DSLR cameras usually offer several automatic bracketing possibilities. This post is about ‘exposure bracketing’. Since we are not using film, the cost of bracketing is zero. It only uses up space on your memory card but high capacity memory cards are currently dirt cheap.

The DSLR gurus have had us use the ‘histogram’ to check and ultimately provide perfect exposure for the situation. And in certain situations, this is the right thing to do. But for static landscape work, typically on a tripod, exposure bracketing is preferable – at least it works best for me.
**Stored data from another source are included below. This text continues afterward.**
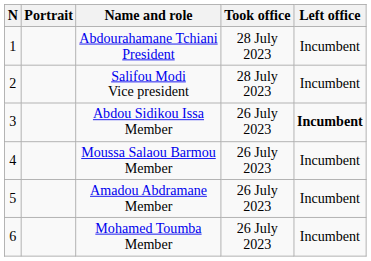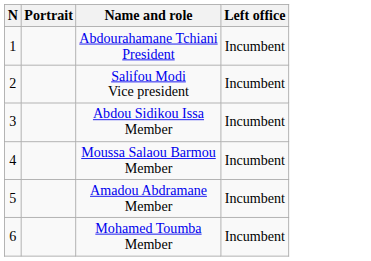- column: Took office | 28 July 2023 | 28 July 2023 | 26 July 2023 | 26 July 2023 | 26 July 2023 | 26 July 2023
Abdou Sidikou Issa Member | Left office: bold -> normal
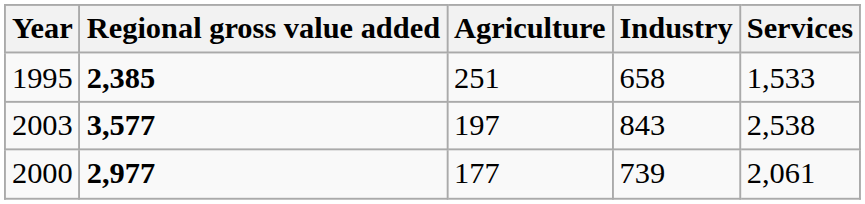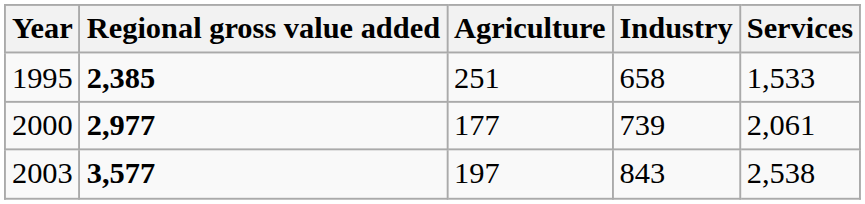rows swapped: 2000 <-> 2003
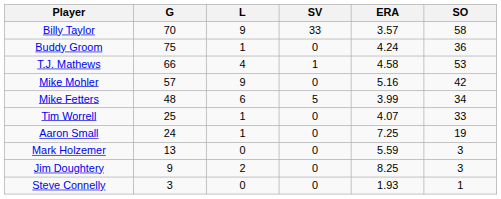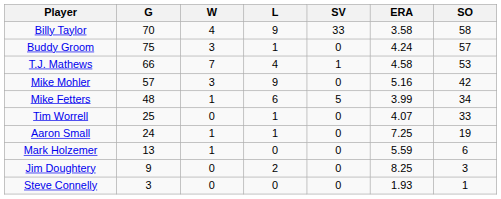+ column: W | 4 | 3 | 7 | 3 | 1 | 0 | 1 | 1 | 0 | 0
Billy Taylor | ERA: 3.57 -> 3.58
Buddy Groom | SO: 36 -> 57
Mark Holzemer | SO: 3 -> 6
Above is a seven frame bracket, 2/3 stop between frames. I have my camera’s pre-set C1 set up for seven frame bracketing, C2 set up for three frame bracketing, and C3 set up for general hand held photography. Seven frames for static landscape tripod photos, three frames (1-2/3 stops apart) for quicker and sometimes handheld bracketing.

In the above brackets, the center frame is most likely the correct exposure. Below, the image on the left is that image, un-retouched. The image on the right is an HDR version of the image by sending frames 2, 4, & 6 into Lightroom’s HDR Merge engine. Very subtile differences but unless you bracket, you cannot make an HDR image. This image is of Cathedral Rocks East reflection in the Merced river, from the Northside Drive/El Capitan Drive intersection bridge.

Even though the differences are subtile, the image on the right is tonally better balanced – which is what an HDR merge does for you. You can also see the differences in the histograms. So with exposure bracketing, back home, you get to pick the exposure that best suits your needs and/or you get to run several (or all) exposures through the Lightroom HDR merge process. There are other HDR programs that connect with Lightroom. One that I sometimes use is Photomatix. A very advanced, full featured HDR program.

So… exposure bracketing is not because you are a bad photographer, it’s so that when you are back home, processing your photos, you have all exposure options available to you. You will never be upset that (exposure wise) you didn’t capture that scene properly.

The following image is a five vertical frame panorama using a Canon TS-E 24mm lens. Each vertical frame is a seven frame 2/3 stop exposure bracket. All seven exposures of each vertical frame were HDR processed in Photomatix, then the results stitched together in Photoshop.

The image is ‘Sunrise on Silver Lake’. Silver Lake is on the June Lake Loop, off of highway 395, in the Eastern Sierra Nevada mountains.